Work required: Set down the entries below exactly, leaving out all images.

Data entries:
Content starts

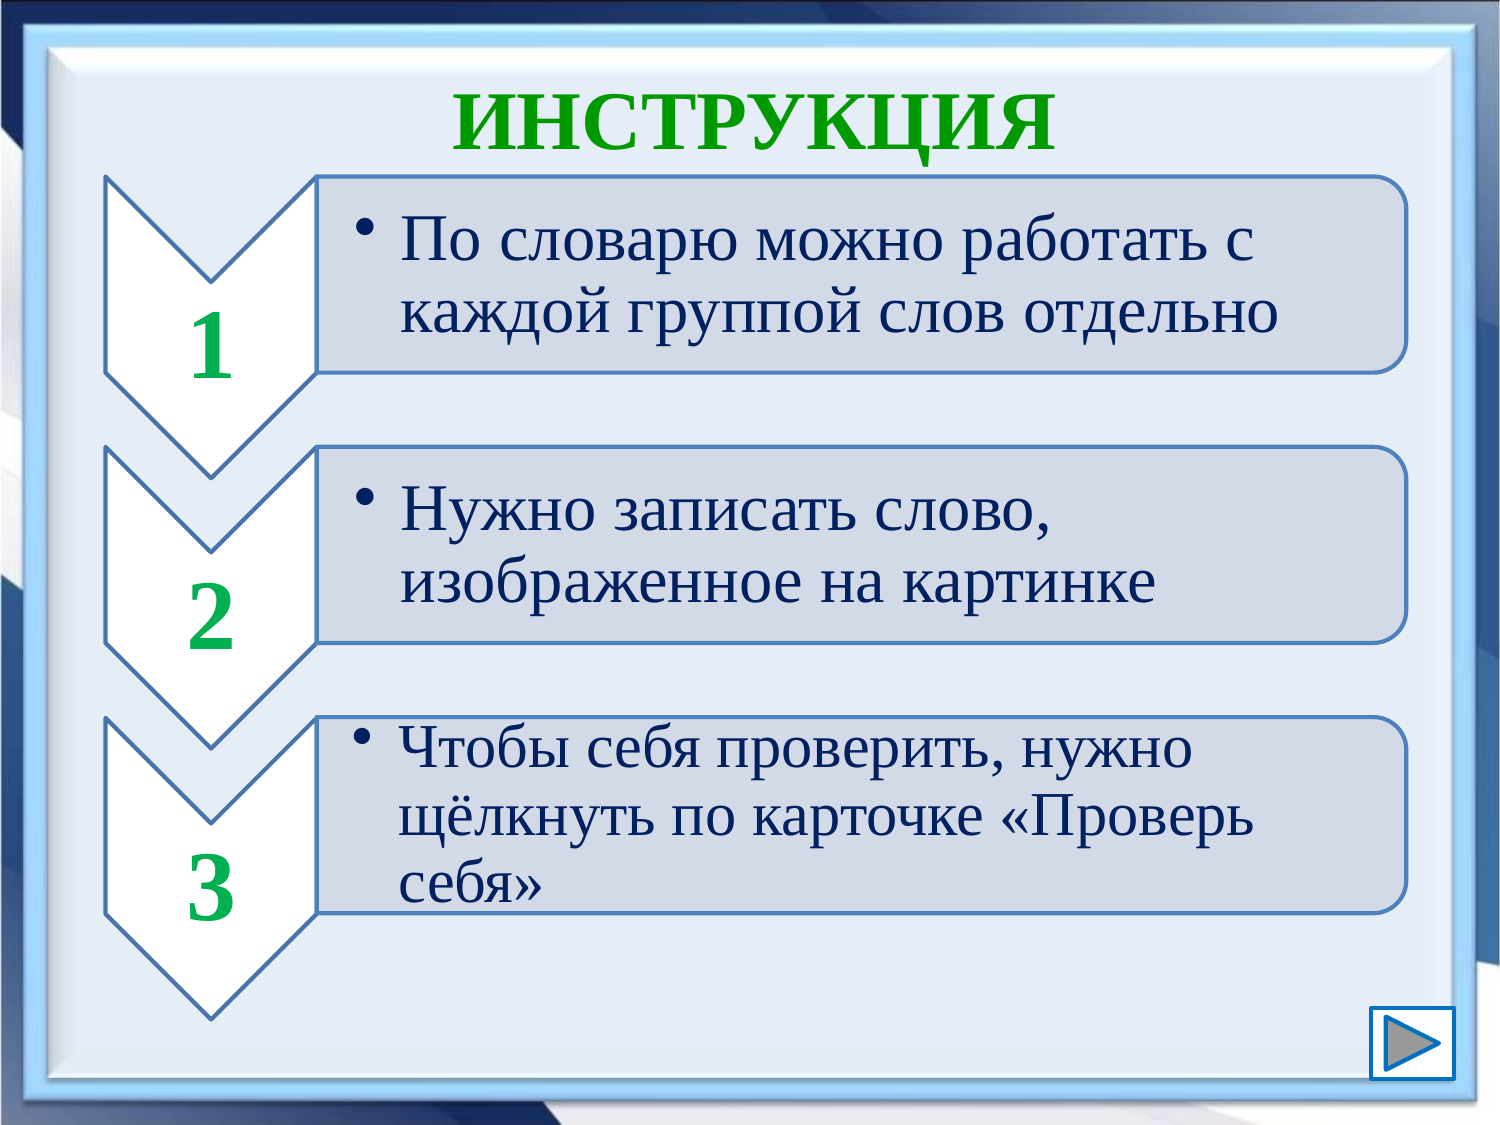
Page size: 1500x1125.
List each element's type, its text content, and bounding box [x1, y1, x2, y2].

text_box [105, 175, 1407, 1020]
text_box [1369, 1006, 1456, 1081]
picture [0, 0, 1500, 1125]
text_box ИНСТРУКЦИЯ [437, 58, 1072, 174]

Content ends

Expected answer:
Page size: 1500x1125.
List each element's type, its text content, and bounding box [x1, y1, x2, y2].

text_box [105, 175, 1407, 1020]
text_box [1369, 1006, 1456, 1081]
picture [0, 0, 1500, 1125]
text_box ИНСТРУКЦИЯ [437, 58, 1072, 174]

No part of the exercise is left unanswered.